Telefónica’s long-mooted cooperation with Volkswagen-owned carmaker SEAT and the Spanish government on a national e-mobility project was made public during SEAT’s 70-year anniversary event on Friday.
As expected, utility Iberdrola is also involved (Telefónicawatch, #150 and #148), as is robotics engineering specialist Asti, financial services player CaixaBank, and two automotive component suppliers: Antolín and Gestamp.
During the event — held at SEAT’s Martorell Production Facility (MPF) in Barcelona — the partners presented a joint plan to “accelerate the development of an e-mobility ecosystem” in Spain, saying it will help tackle climate change and alleviate the pressures of COVID-19 by fostering job creation.
The “ecosystem” will encompass the “production of small electric vehicles”, mining of lithium, battery production, and the nationwide deployment of charging point infrastructure, SEAT disclosed.
According to the Spanish press (CE Noticias Financieras and Cotizalia), “5G solutions” provided by Telefónica will facilitate “intelligent manufacturing” inside a new €3bn (£2.5bn) battery production facility — which, as part of the plan, is to be established in an as-yet-unspecified location “close” to MPF, according to Reyes Maroto, Spain’s Minister of Industry, Commerce and Tourism.

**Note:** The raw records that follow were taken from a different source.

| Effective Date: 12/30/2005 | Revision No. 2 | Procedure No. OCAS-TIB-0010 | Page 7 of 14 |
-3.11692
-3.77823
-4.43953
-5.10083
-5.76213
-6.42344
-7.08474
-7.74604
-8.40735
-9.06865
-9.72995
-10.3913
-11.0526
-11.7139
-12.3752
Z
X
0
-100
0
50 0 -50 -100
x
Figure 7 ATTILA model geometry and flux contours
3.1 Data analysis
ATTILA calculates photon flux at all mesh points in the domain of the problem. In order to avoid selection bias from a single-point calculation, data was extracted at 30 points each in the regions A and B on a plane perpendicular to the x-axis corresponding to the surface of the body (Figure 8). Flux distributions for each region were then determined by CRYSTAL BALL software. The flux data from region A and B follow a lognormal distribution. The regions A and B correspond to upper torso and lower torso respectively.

Telefónica is yet to provide comment, but has previously collaborated with SEAT on trials of emerging technologies in factory settings (Telefónicawatch, passim).
A mighty leap
The SEAT-led “multisectoral alliance” falls under the remit of the government’s Proyectos Estratégicos para la Recuperación y Transformación Económica (Strategic Projects for Economic Recovery and Transformation) programme, which is in line to receive a portion of the €140bn allocated to Spain as part of the European Union’s NextGenerationEU recovery fund.
Volkswagen’s Chief Executive Herbert Diess said at the event (via Reuters) that its success will “hinge upon a clear commitment by the European Commission”, indicating that further investment was needed.
Diess added colour to his remarks by predicting that the project will be “transformative” for Spain — Europe’s second-biggest car producer behind Germany, according to market consultancy Statista — because there currently exists “little investment” in what is a rapidly expanding market: battery-powered electric vehicles (EV).
Volkswagen hopes to bring-to-market “30” EV models by 2025, and subsidiary SEAT reportedly plans to begin manufacturing and rolling out a small EV in Spain by at least 2024 (Telefónicawatch, #150). Josep Maria Recasens, Director of Strategy at SEAT, indicated in late-2020 (via the Financial Times) that this was entirely dependent on ensuring there is fertile ground in Spain to cater for a ramp-up of EV production. There are, Recasens pointed out, less than 100 public charging points per one million inhabitants in Spain (the European average is purportedly 500).
According to the most recent data released by the European Environment Agency, EVs account for less than 1% of Spain’s total vehicle fleet — compared with 56% in Norway.